New Hornady bullets

Hornady SSTs are on par with Nosler Ballistic Tips. They're both fine for thin skinned animals, but they're not bone-crushers and the bullets are likely to break apart. The real questions behind this are how much penetration do they get with the fragmentation and is it enough to drop an animal with a well placed shot.

Thicker jacketed bullets with a soft nose, like the Hornady Interlock, Remington Corelokt, Sierra Game King or Pro Hunter, and the Speer Hotcore, are going to hold together better for the penetration a hunter wants and still mushroom to make the lethal wound channel.

Bonded bullets and heavier constructed bullets are more than are needed for big game, but there is no such thing as too dead or dead too fast, so an AccuBond, Interbond, or Swift Scirocco are all going to be just a good as the cup and core bullets.

I once made the mistake of using 150gn BTs on mule deer at a close range with a 300 mag. The exit wound was great, but I got lucky with a bad shot and got the mulie anyway.
 
Actually Horsethief, I find the newer Nosler Ballistic Tips to be very stout. The jackets have been thickened tremendously, and they hold up very well anymore. I remember when they came out in the 1980's, and concede that though accurate, they were a little fragile then. I don't believe that about them anymore.
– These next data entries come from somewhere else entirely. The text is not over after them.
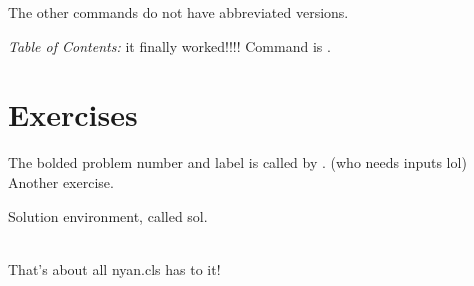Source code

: \documentclass[labelsBySect]{nyan}
\begin{document}
The other commands do not have abbreviated versions.

\emph{Table of Contents: }it finally worked!!!! Command is .

\section{Exercises}
\noindent
\exercise The bolded problem number and label is called by . (who needs inputs lol)
 Another exercise. 
\begin{sol}
Solution environment, called sol.
\end{sol}
\\[4pt]
That's about all nyan.cls has to it!\\

\end{document}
This 165 gr Ballistic Tip held up real well, fired into the jugs at 20 yards, a test that has destroyed other bullets:


Last fall, Steven, Storm and I hunted mule deer & pronghorn with small, light Ballistic Tips. Steven had a .280, Storm a 7mm-08, and they both used light, 120 gr Ballistic Tips. One shot kills and complete penetration in each case. I used the little 115 gr Ballistic Tip, and again got one-shot kills and complete penetration. My son uses the itty-bitty 95 gr Ballistic Tip from his 6mm Rem, and routinely gets quick, one-shot kills, and you guessed it, complete penetration.

From my experience, these days I rate the Ballistic Tips as a much tougher bullet than conventional, thin-jacketed cup and core bullets.

You were undoubtedly asking a lot of any conventional jacketed 150 gr bullet, at close range from a .300 magnum. Yowza! :shock: I saw real destructive results from the old-style 165's from a .300 Win mag, back in the early & mid 1990's on mule deer. They were too lightly constructed for that kind of impact velocity back then. Not sure a 150 anything (other than a mono-metal bullet like the Nosler E-Tip) from a .300 mag is a good choice, particularly if ranges are short. I used to use 150's from my .300 Win mag on coyotes & ground squirrels... Yes, ground squirrels. They worked. :mrgreen:

FWIW, Guy
 
Guy--I agree that I made a bad choice with the 150gn BT in a 300 mag. A friend uses the 180gn SSTs in his 300 mag and those bullets do very well on white tails.